Directions for this task: Scan the entries that follow and work out how many lines contain "parameter". Give the number and nothing else.

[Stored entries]
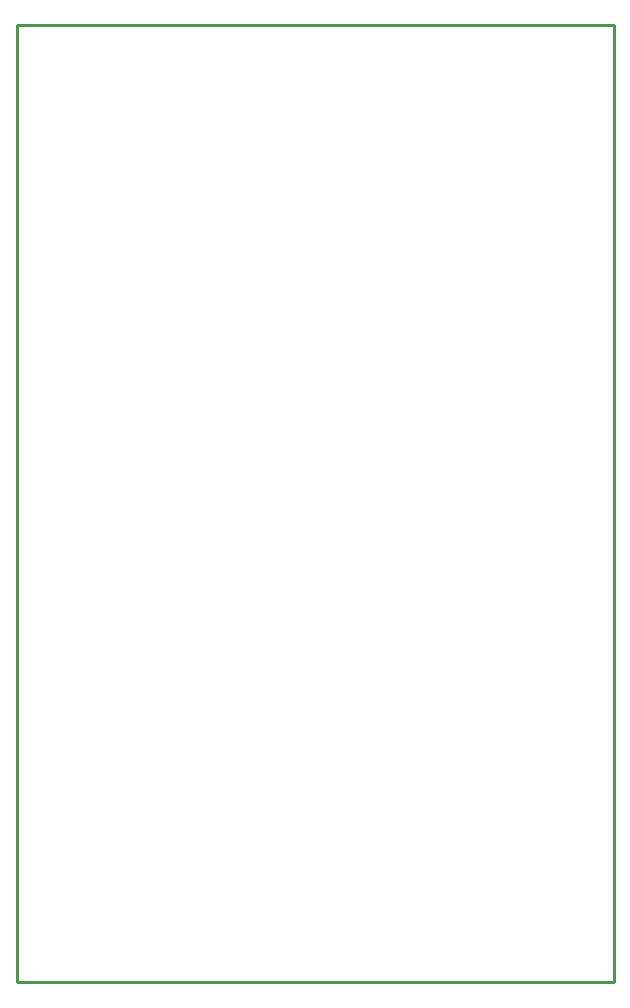
<source format=gbr>
G04 start of page 9 for group -4078 idx -4078 *
G04 Title: (unknown), bottomsilk *
G04 Creator: pcb 4.0.2 *
G04 CreationDate: Mon Jan 25 18:11:42 2021 UTC *
G04 For: ndholmes *
G04 Format: Gerber/RS-274X *
G04 PCB-Dimensions (mil): 3000.00 3200.00 *
G04 PCB-Coordinate-Origin: lower left *
%MOIN*%
%FSLAX25Y25*%
%LNBOTTOMSILK*%
%ADD43C,0.0100*%
G54D43*X500Y319500D02*X199500D01*
Y500D01*
X500D01*
Y319500D01*
M02*

</source>
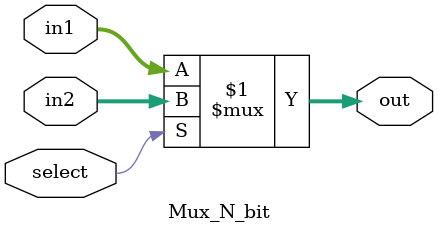
<source format=v>
`ifndef MODULE_Mux
`define MODULE_Mux
module Mux_N_bit(in1,in2,out,select);
    parameter N = 32;
    input[N-1:0] in1,in2;
    input select;
    output[N-1:0] out;
    assign out = select?in2:in1;
endmodule
`endif
</source>
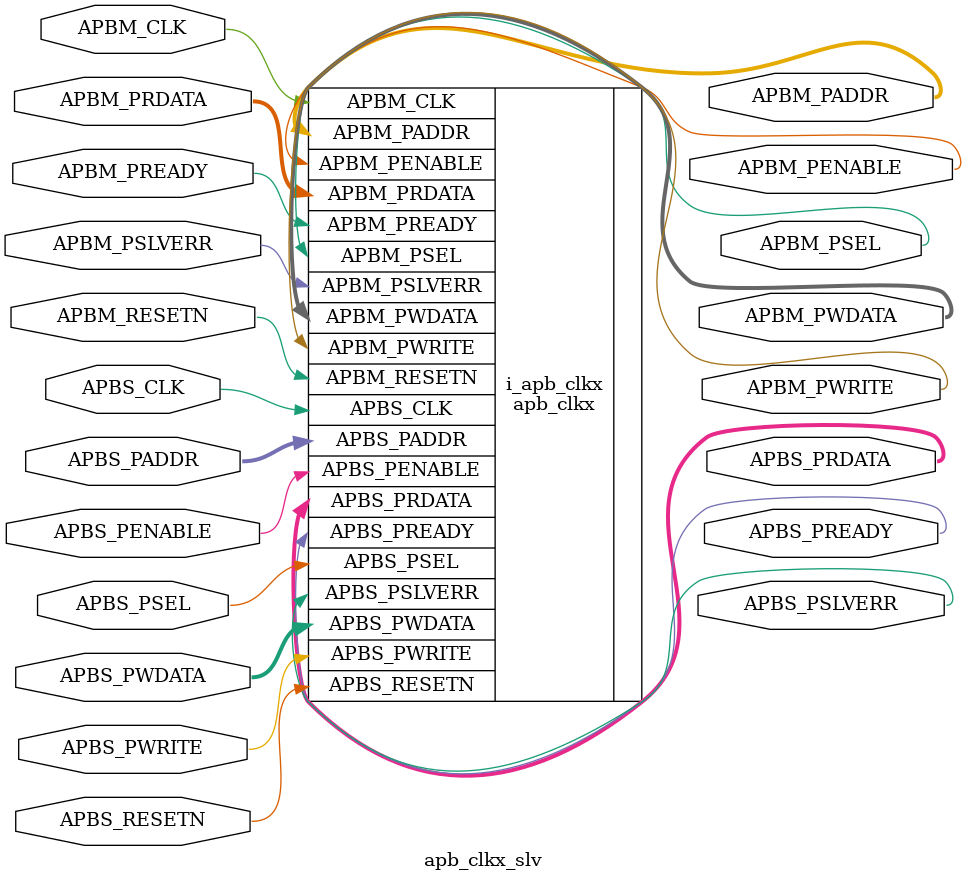
<source format=v>

module apb_clkx_slv #(
		parameter DW = 16,
		parameter AW = 16
)(
	// slave port - ingress
	input				APBS_CLK		,
	input				APBS_RESETN		,
	input				APBS_PSEL 		,
	input				APBS_PENABLE	,
	input  [AW-1:0]		APBS_PADDR		,
	input  [DW-1:0]		APBS_PWDATA		,
	input				APBS_PWRITE		,
	output [DW-1:0]		APBS_PRDATA		,
	output				APBS_PREADY		,
	output				APBS_PSLVERR	,

	// master port - egress
	input				APBM_CLK		,
	input				APBM_RESETN		,
	output reg			APBM_PSEL 		,
	output reg			APBM_PENABLE	,
	output [AW-1:0]		APBM_PADDR		,
	output [DW-1:0]		APBM_PWDATA		,
	output 				APBM_PWRITE		,
	input  [DW-1:0]		APBM_PRDATA		,
	input				APBM_PREADY		,
	input				APBM_PSLVERR	
);


	apb_clkx #(
		.DW	(	DW	),
		.AW	(	AW	)
	) i_apb_clkx (
		// slave port - ingress
		.APBS_CLK		(	APBS_CLK		),
		.APBS_RESETN	(	APBS_RESETN		),
		.APBS_PSEL 		(	APBS_PSEL 		),
		.APBS_PENABLE	(	APBS_PENABLE	),
		.APBS_PADDR		(	APBS_PADDR		),
		.APBS_PWDATA	(	APBS_PWDATA		),
		.APBS_PWRITE	(	APBS_PWRITE		),
		.APBS_PRDATA	(	APBS_PRDATA		),
		.APBS_PREADY	(	APBS_PREADY		),
		.APBS_PSLVERR	(	APBS_PSLVERR	),

		// master port - egress
		.APBM_CLK		(	APBM_CLK		),
		.APBM_RESETN	(	APBM_RESETN		),
		.APBM_PSEL 		(	APBM_PSEL 		),
		.APBM_PENABLE	(	APBM_PENABLE	),
		.APBM_PADDR		(	APBM_PADDR		),
		.APBM_PWDATA	(	APBM_PWDATA		),
		.APBM_PWRITE	(	APBM_PWRITE		),
		.APBM_PRDATA	(	APBM_PRDATA		),
		.APBM_PREADY	(	APBM_PREADY		),
		.APBM_PSLVERR	(	APBM_PSLVERR	)
	);

endmodule
</source>
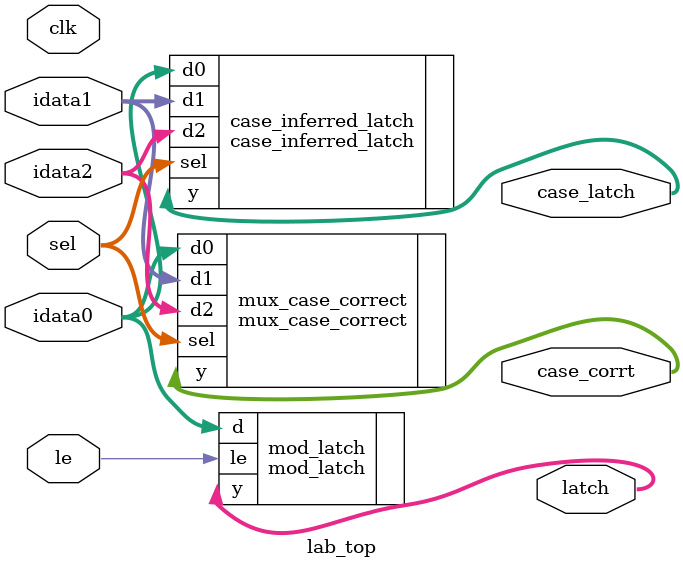
<source format=v>

module lab_top
(
    input        clk,
    input  [1:0] idata0,
    input  [1:0] idata1,
    input  [1:0] idata2,
    input  [1:0] sel,
    input        le,
    output [1:0] case_latch,
    output [1:0] case_corrt,
    output [1:0] latch
);
    case_inferred_latch  case_inferred_latch (.d0(idata0), .d1(idata1), .d2(idata2), .sel(sel), .y(case_latch));
    mux_case_correct     mux_case_correct    (.d0(idata0), .d1(idata1), .d2(idata2), .sel(sel), .y(case_corrt));
    mod_latch            mod_latch           (.d (idata0), .le(le ),                            .y(latch)     );

endmodule

</source>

Task answer: 3